CAN is continuing to coordinate and promote special relief work opportunities in addition to maintaining its regular relationships with local service agencies. These opportunities can be found on CAN’s web site. There, in addition to checking out ways to actively serve those affected by Sandy, individuals can also make financial donations to HomeFront, an organization in Mercer County, New Jersey, dedicated to providing those living on the poverty line with essential services and emergency relief. With many men and women having lost a week’s worth of wages due to the storm and in danger of falling behind on rent payments, HomeFront is working to provide financial assistance to help these individuals and their families stay in their housing. CAN has committed to raising $10,000 before Thanksgiving to assist HomeFront in its ongoing mission. All the money raised will go directly to the organization and will be matched by a generous donor.
These efforts, combined with others, such as the Student Government Association’s election day party in which students were encouraged to bring non-perishables and clothing to be donated to storm relief, or the Red Cross blood drive in which members of the PTS community were encouraged to donate blood to help the organization meet its heightened demand following the storm, demonstrate the Seminary community’s ongoing response to the storm.

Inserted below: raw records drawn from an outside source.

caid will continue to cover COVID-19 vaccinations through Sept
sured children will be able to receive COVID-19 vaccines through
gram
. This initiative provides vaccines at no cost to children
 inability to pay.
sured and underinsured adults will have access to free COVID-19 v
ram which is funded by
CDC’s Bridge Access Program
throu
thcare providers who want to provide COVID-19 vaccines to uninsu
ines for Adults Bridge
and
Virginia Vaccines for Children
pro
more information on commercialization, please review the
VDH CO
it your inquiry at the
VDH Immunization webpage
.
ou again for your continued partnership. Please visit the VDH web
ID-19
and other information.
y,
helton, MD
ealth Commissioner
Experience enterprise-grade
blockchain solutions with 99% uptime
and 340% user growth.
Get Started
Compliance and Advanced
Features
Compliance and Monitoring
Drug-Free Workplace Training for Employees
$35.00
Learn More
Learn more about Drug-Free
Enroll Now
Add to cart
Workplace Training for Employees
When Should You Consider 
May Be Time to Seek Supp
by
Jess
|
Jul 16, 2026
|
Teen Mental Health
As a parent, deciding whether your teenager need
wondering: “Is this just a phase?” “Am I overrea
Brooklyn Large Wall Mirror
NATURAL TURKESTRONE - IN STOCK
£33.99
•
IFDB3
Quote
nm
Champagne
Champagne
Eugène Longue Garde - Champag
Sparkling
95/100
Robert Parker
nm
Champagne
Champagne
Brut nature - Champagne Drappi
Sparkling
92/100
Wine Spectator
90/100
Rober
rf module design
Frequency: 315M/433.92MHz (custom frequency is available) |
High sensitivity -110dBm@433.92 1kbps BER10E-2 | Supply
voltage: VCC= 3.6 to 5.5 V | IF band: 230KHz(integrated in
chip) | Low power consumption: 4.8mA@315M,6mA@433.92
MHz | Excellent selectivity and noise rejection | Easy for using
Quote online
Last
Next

Overall, students, staff, and faculty alike were overwhelmed by the solidarity and service that characterized the Seminary community during and following the storm. Whether it was students in Mackay giving the Aramark staff a standing ovation for their dedicated service or CRW deacons diligently manning grills outside the apartment complexes to help provide the community with hot meals, students gathering to pray for those battered by the storm or setting aside their studies to physically go and meet their needs, the PTS community came together in a powerful way to love and care for its neighbors.